Figure 2 graphically shows the same results. The y-axis displays the percentage of accuracy, precision and recall, and it can be observed the small difference between the different methods and how close they are to get the results of creating a model using all the features. It highlights the reason why it is important to use feature selection methods: they are capable of discovering the features with more relevance, extract them and create predictive models easy-to-explain to experts in short training times. Figure 2 shows in the same graphic the three effectiveness measure we use to compare (accuracy, precision and recall), they are not related to each other, but seeing these results together help to understand how FS methods proportionately affect all of them.

4 Conclusions and Future Works

In this paper, we consider the problem of analyzing FS methods. We aim to discover the best method to build simpler models discarding irrelevant or redundant features, reducing overfitting and with shorter training times. A model based on Decision Forest algorithms has been created for each FS method applied to a real-world dataset with academic data of the first year in college of students of the University of Almeria, Spain. The aim of the model is to predict if a student will graduate after finishing the first year of college studies.

The results obtained from the conducted experiments conclude that it is very important to apply FS methods because very good results can be obtained with a subset of features and simpler models easy to explain to field experts can be built. However, the importance of which FS method to use is relative since they all thrown similar results.

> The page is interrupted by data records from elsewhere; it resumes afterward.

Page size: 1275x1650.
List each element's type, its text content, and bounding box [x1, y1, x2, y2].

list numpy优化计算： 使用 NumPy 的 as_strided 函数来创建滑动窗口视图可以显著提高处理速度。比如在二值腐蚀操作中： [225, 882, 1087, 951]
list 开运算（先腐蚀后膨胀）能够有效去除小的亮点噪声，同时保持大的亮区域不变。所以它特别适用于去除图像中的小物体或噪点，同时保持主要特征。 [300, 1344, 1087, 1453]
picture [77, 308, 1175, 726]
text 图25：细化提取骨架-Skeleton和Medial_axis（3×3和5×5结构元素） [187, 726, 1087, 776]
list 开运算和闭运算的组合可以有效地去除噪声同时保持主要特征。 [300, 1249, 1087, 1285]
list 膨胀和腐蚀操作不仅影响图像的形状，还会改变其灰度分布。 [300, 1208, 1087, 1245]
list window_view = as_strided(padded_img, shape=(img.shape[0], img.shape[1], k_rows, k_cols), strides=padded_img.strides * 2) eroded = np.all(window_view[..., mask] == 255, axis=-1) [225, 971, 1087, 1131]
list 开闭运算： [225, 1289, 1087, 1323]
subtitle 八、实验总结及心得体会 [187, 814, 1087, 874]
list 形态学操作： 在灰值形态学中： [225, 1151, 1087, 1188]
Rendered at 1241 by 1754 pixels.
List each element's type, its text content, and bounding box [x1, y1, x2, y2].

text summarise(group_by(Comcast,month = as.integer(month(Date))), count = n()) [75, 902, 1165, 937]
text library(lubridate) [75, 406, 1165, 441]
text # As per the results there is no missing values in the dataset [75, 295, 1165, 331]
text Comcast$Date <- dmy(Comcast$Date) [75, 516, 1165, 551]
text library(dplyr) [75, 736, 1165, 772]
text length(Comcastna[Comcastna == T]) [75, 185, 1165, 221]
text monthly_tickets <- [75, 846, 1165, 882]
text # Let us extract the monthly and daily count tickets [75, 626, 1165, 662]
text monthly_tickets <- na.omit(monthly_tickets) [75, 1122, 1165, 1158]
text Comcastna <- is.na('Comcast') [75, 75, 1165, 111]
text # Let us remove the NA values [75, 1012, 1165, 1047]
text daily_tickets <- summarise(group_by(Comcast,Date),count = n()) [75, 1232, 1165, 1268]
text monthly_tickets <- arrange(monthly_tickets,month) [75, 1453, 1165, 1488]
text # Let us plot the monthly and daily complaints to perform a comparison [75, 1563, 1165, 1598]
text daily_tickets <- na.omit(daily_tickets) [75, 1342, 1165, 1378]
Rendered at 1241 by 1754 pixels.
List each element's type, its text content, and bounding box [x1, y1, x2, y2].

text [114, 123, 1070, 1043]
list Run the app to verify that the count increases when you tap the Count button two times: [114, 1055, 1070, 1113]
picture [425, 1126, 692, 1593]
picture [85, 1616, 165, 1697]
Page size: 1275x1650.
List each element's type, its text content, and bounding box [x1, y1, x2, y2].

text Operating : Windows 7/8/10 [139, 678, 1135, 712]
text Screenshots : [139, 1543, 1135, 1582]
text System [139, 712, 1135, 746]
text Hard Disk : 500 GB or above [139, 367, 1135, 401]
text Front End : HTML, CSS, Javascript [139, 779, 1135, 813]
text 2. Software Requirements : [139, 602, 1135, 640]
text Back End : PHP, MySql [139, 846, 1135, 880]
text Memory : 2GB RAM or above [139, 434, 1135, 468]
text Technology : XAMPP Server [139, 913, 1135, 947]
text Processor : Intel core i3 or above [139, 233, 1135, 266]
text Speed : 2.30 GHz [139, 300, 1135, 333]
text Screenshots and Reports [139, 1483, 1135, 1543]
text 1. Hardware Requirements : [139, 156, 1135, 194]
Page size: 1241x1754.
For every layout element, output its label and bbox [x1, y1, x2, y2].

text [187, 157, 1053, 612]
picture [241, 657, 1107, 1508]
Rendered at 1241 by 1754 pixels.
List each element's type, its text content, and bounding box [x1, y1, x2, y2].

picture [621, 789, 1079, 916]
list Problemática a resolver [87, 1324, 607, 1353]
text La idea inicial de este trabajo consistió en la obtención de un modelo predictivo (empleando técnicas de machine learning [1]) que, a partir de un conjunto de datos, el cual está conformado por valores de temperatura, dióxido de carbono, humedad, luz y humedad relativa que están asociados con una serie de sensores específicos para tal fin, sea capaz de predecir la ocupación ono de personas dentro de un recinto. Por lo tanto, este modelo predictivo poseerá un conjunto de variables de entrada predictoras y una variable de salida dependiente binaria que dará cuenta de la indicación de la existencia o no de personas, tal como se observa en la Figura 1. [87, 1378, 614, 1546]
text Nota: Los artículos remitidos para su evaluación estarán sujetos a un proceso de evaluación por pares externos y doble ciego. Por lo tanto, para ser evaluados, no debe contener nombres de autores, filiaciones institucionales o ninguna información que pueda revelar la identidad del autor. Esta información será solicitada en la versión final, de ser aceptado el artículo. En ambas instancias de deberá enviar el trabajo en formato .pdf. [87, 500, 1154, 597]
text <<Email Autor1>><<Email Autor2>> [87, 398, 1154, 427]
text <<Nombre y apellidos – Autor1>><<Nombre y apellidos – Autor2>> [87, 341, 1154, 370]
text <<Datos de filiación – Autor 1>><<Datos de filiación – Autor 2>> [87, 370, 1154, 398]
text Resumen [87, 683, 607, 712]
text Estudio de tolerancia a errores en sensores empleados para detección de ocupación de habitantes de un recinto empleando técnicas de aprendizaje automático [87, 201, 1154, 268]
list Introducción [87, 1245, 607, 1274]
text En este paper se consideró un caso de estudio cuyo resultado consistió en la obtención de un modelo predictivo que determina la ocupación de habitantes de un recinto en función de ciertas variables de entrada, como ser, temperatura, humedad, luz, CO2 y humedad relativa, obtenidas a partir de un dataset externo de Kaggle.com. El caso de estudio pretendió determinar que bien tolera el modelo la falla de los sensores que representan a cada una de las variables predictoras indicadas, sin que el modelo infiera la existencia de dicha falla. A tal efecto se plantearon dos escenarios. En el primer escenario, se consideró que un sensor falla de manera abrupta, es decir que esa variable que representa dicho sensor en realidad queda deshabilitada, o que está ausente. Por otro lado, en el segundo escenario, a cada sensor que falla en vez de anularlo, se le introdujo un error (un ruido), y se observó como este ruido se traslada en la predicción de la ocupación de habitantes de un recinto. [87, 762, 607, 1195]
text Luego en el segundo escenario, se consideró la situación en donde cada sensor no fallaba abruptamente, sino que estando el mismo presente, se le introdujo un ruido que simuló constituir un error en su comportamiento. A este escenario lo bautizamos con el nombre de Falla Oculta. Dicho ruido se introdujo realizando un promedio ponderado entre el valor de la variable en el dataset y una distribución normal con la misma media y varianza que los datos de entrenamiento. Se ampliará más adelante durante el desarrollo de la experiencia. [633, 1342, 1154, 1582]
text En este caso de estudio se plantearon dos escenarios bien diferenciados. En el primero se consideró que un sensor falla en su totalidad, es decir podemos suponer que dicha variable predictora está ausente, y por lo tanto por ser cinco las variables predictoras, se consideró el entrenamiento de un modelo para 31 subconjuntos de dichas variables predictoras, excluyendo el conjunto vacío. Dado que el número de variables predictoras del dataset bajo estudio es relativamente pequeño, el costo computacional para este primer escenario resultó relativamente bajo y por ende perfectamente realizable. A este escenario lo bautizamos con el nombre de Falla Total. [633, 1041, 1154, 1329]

In the case of the experimental study we have conducted over the student dataset, the Chi-Squared method gets the better results (Accuracy = 0.816, Precision = 0.810144928, Recall = 0.822840410) with a small significant difference that the model created using all the features (Accuracy = 0.821, Precision = 0.815406977, Recall = 0.826277372). The feature selection methods that accept only numeric features have the same results because they select the same features. It is patent that feature selection methods are important and it can be seen that the difference between creating a model with all the features and creating a model with the worst methods applied in this experiment (Spearman, Kendall and Pearson) is very small (Accuracy = 0.029, Precision = 0.028759662, Recall = 0.028031758). The reason why this occurs is because in the dataset (and this is frequent), only a small feature subset concentrates the significance to construct the predictive model.

As future work, it would be interesting to compare the obtained results of predictive models created with decision forest algorithm to other widely extended algorithms such as SVM, Neural Networks or other Classification Trees. We intend to use all these algorithms in our current work that consists in create an accurate decision model to predict if a student at the University of Almería (Spain) will graduate after finishing the first year of college. In the same way, it would also be interesting to develop a tool to determine which subset is the best to build the predictive model by comparing all FS techniques and configurations transparently. Thus, given a dataset, it would make it easier to find its optimal features subset.